Late in the afternoon on Sine Die Delta Airlines issued a statement condemning the passage of SB 202, the Election Integrity Act of 2021. As you might imagine, this angered many Republicans in the Legislature who began looking for a vehicle to remove a jet fuel tax exemption Delta currently enjoys. Such a vehicle was found and the House approved the elimination of the exemption. Time expired before the Senate took up the bill, thus Delta still benefits from the jet fuel tax exemption. However, the debate over this issue continues. Should Legislators retaliate when they feel unfairly attacked? Is this a matter of free speech for corporate leaders, or are corporate leaders becoming agents of (in this case at least) the Democratic Party and Stacey Abrams’ potential campaign for Governor?
I have my own views on those questions, but let me suggest a different approach: eliminate most, if not all, of Georgia’s sales tax exemptions (not classified as business inputs), and significantly cut the personal and corporate tax rate. In my view, this would be better public policy, remove leverage some legislators and corporate leaders feel they currently have against each other, and provide more fairness to more Georgians.
In the summer of 2010, the Legislatively created “Special Council on Tax Reform and Fairness for Georgians” took a deep look at Georgia’s tax system with the goal of seeing legislation passed to reform the tax code in 2011. A report was issued with a number of recommendations. I was excited by the work of the Council and attended several of the public meetings. As a naive incoming freshman Legislator, I anxiously awaited the forthcoming legislation, which landed with a thud and died quietly in the darkness.
General reforms proposed by the Special Council for Tax Reform and Fairness:
Georgia has a very large number of sales tax exemptions such as the jet fuel tax exemption Delta currently enjoys. Wouldn’t it be better to debate whether or not this exemption is a business input as opposed to whether or not Delta has behaved well enough to continue receiving the credit? I imagine there would be broad bi-partisan support for lowering the temperature around these issues.
It’s impossible to remove politics from politics, but having a framework to examine current and proposed sales tax exemptions would be of great benefit to thoughtful lawmakers. During my time in the Legislature, we created numerous new sales tax exemptions. I tried to be consistent and only support these proposals when they exempted business inputs, but I’m sure I missed the mark sometimes.

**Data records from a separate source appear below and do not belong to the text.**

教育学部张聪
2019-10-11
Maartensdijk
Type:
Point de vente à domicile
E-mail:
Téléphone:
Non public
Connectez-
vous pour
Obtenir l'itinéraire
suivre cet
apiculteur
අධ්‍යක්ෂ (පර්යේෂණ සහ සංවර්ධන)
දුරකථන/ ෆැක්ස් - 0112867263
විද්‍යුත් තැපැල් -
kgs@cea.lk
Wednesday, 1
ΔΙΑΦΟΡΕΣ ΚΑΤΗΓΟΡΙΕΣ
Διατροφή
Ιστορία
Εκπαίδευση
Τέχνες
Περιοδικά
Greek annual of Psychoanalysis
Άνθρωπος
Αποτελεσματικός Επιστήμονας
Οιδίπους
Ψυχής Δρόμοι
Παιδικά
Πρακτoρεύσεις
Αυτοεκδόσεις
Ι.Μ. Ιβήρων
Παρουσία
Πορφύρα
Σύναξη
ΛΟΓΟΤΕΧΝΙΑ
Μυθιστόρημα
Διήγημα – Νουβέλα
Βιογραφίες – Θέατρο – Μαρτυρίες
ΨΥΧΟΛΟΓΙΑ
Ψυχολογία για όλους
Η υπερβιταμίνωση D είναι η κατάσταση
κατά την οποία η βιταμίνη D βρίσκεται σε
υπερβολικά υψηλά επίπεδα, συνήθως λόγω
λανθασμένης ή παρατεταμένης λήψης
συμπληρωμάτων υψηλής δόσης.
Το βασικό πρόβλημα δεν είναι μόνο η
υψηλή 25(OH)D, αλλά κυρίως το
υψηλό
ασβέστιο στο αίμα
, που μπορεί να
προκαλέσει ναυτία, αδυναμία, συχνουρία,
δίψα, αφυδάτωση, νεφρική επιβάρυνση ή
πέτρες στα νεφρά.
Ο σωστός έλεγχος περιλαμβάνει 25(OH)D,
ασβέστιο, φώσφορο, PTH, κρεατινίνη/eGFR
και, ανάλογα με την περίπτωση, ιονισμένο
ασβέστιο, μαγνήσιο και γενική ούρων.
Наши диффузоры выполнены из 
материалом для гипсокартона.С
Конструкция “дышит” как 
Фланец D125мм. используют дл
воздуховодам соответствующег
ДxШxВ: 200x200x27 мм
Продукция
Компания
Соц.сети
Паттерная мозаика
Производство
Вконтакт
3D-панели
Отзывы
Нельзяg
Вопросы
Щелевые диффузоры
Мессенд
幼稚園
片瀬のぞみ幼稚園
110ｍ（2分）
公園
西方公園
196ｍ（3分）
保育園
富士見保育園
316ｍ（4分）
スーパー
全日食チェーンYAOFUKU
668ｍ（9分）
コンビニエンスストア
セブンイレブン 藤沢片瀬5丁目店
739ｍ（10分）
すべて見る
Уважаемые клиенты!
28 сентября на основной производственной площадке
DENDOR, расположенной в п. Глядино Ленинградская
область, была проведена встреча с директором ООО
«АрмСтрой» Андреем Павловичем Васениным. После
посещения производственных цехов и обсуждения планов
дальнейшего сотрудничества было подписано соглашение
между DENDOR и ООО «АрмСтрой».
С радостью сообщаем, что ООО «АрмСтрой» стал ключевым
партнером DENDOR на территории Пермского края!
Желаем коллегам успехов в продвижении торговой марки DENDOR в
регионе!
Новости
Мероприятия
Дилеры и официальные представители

I don’t agree with everything the Council proposed, but it’s a good place to start. There are tax credit and exemptions I think are beneficial and should be allowed to continue. Most certainly, an examination of which exemptions actually provide a net benefit to the people of Georgia is in order. However, I strongly support the overall approach outlined in this report. While Georgia’s state level tax burden is relatively light, two of our neighbors (TN and FL) have no income tax at all. A 4% corporate and personal tax rate, combined with our otherwise business friendly environment would be a powerful tool in the toolbox of our economic development folks.
Every tax exemption has a constituency behind it, and removing the dozens and dozens of sales tax exemptions and tax credits that currently exist would be an enormous political lift. Nevertheless, Georgia’s economy, and political climate would be greatly improved.